Wanda perdeu o irmão, a figura masculina que amava, e o próximo passo da personagem foi criar uma família imaginária para lidar com o luto. Para mim, esta construção é feita de forma sádica para a representação feminina, contudo, salienta o olhar social que se projeta sobre as mulheres e revela que, fazer da maternidade a parte mais importante das personagens femininas que são mães, reflete uma visão machista por parte de roteiristas e produtores.

De acordo com a professora norte-americana Ann Kaplan, a função da mulher na formação do inconsciente patriarcal é dupla: simboliza a ameaça da castração pela ausência de genitália e introduz seu filho na ordem simbólica. Ou seja, é relegado a mulher um papel menor e, constantemente, atrelada a uma criança a tiracolo. Ou duas, no caso de Maximoff.

A manutenção do olhar patriarcal

Por fim, as atribuições dadas a Wanda e o simbolismo de sua derrocada estão associados ao olhar projetado sobre as personagens femininas – moldadas de acordo com o padrão social em vigência ao ponto de incorporar a mulher ao corpo masculino. Um espelho bem refletido nos filmes do gênero que negam a mulher voz ativa e uma participação mais efetiva, sem que está esteja presa ao desejo masculino.

Ao voltar alguns filmes do MCU, é perceptível o quanto as personagens femininas só existem em função de prestar auxílio aos heróis. O feminismo transposto por elas é frágil, líquido e irreal. Um dos poucos produtos que foge desse estereótipo tem a mente feminina arquitetando o longa e é um filme de despedida. Tal qual este. Um adeus difícil para personagens que mereciam uma abordagem melhor.

Wanda é tão poderosa ao ponto de apenas ela ser capaz de se destruir. E o faz por amor aos seus filhos, coisa que só a imagem romantizada acerca da maternidade possibilita existir. Provando a máxima do mito da mulher-mãe: sua identidade é definida pela maternidade e por esta é punida constantemente.

Existe um contraponto a tudo isso?

Um tema pouco relevante para o olhar tradicional é a maternidade fora da significação masculina, ou seja, uma maternidade que fuja da sensibilização e do romantismo de que ser mãe é a melhor coisa do mundo. É preciso incursões que mostrem que mulheres que são mães também trabalham, vivem tórridos romances, arranjam brigas por questões ambiciosas e tem outras mil e uma características.

Quero assistir filmes que mostram mulheres tridimensionais com conflitos reais. Mulheres que tem vida antes dos filhos e que permanecem tendo após seu nascimento. Quero poder assistir uma anti-heroína que tem questões para além de sua identidade materna. Mães que possam ter as mesmas oportunidades que os pais, que ao perderem os filhos se tornam justiceiros e não pessoas ensandecidas.
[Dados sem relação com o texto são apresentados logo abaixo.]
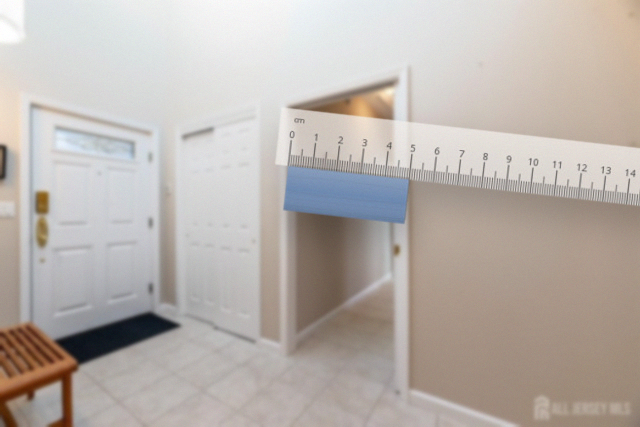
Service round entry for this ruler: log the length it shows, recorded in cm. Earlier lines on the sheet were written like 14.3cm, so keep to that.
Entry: 5cm
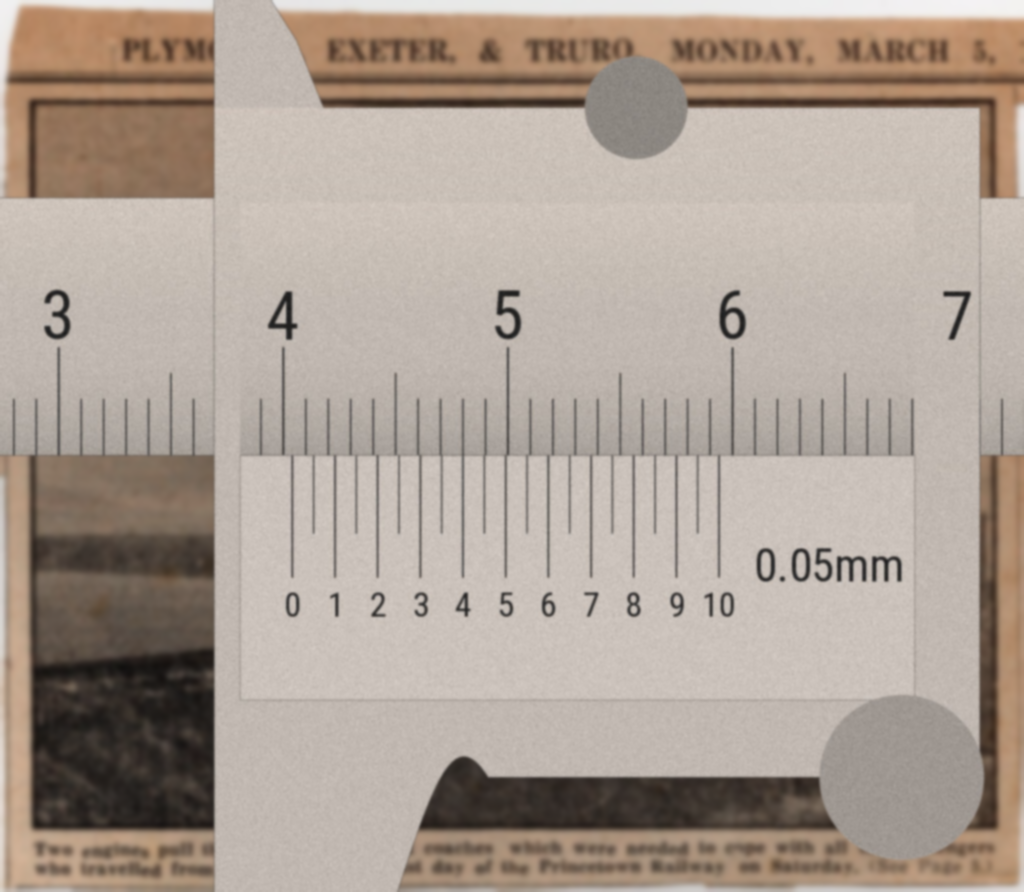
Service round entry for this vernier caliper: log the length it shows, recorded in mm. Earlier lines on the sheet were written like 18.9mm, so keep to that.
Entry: 40.4mm
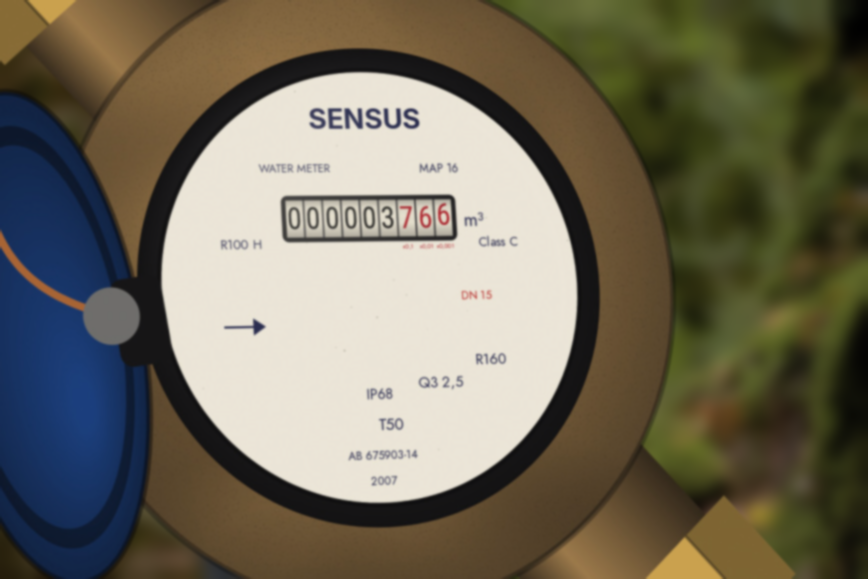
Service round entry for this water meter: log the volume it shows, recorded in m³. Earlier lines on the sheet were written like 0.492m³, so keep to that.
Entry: 3.766m³
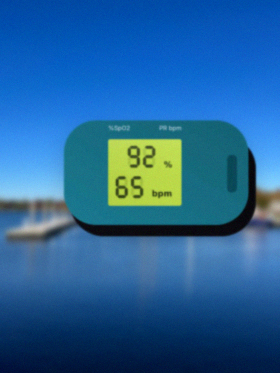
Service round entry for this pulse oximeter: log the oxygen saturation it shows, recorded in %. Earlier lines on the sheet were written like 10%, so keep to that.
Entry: 92%
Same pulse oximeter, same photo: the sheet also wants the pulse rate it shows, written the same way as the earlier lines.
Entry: 65bpm
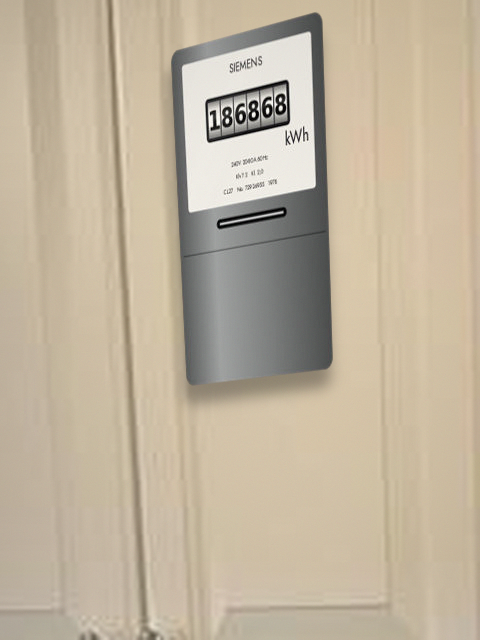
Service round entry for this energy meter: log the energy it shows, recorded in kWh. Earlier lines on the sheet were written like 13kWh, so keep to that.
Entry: 186868kWh
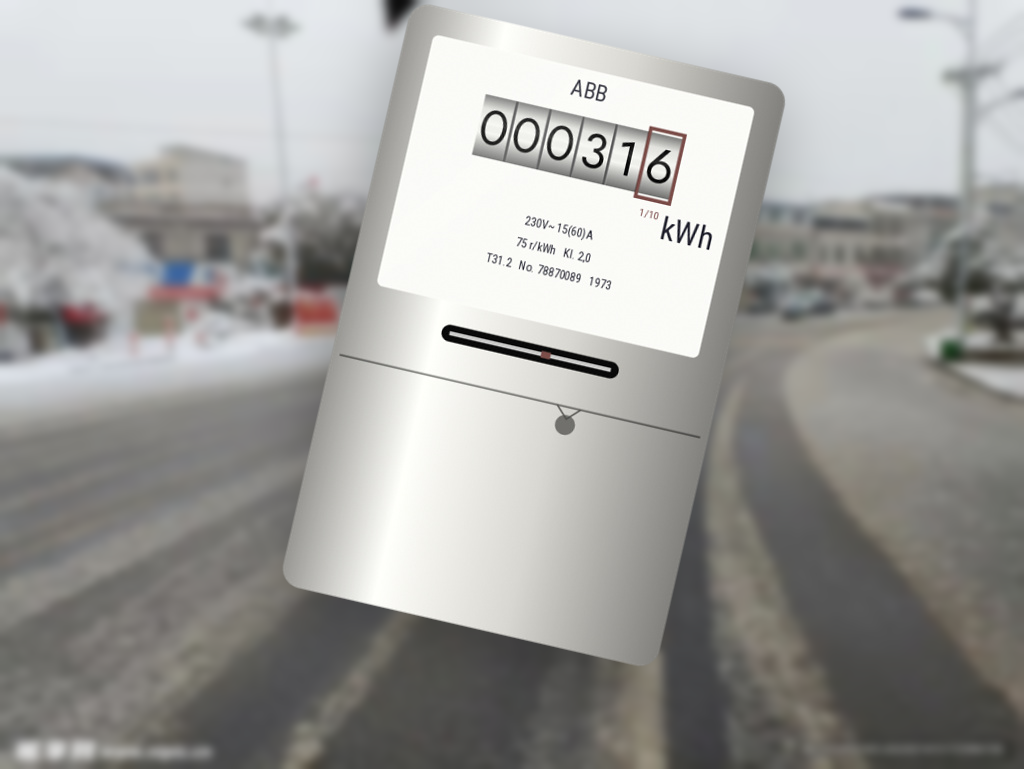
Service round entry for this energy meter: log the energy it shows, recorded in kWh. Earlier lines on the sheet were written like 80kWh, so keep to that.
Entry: 31.6kWh
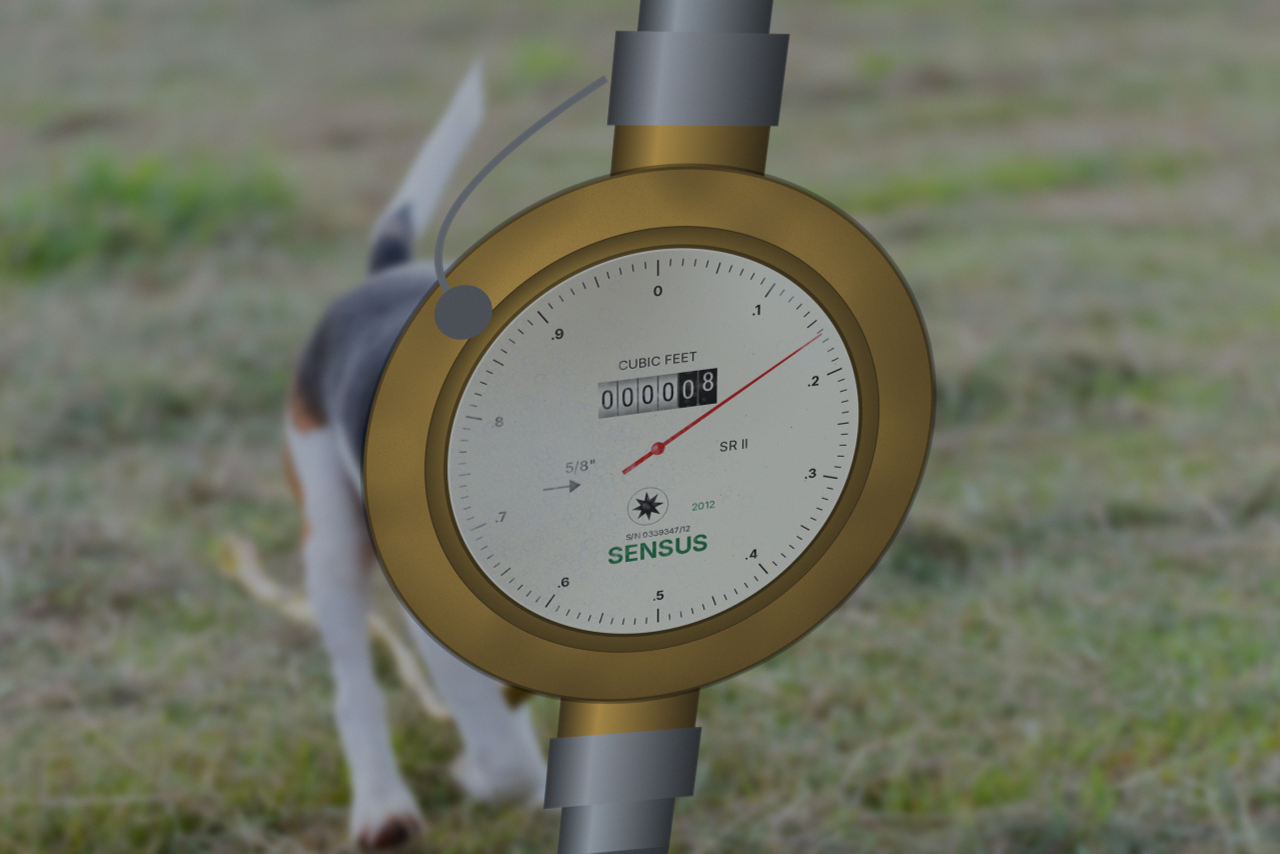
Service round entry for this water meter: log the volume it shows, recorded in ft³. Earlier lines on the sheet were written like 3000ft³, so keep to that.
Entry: 8.16ft³
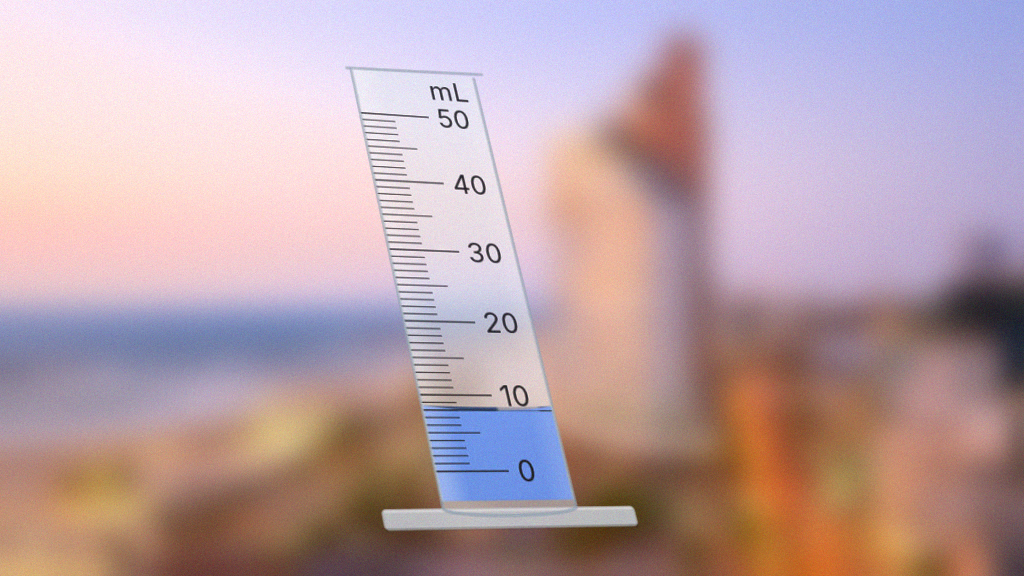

Talvez o que falte aos roteiristas do MCU seja um pouco de Elena Ferrante e suas mães complexas, que nos fazem odiá-las e, ao mesmo tempo, nutrir empatia e identificação. Sabe por que isso acontece? Porque são mulheres reais, multifacetadas e possuem vida antes e durante a maternidade. Quero ver na ficção mães heroínas, reais e tangíveis.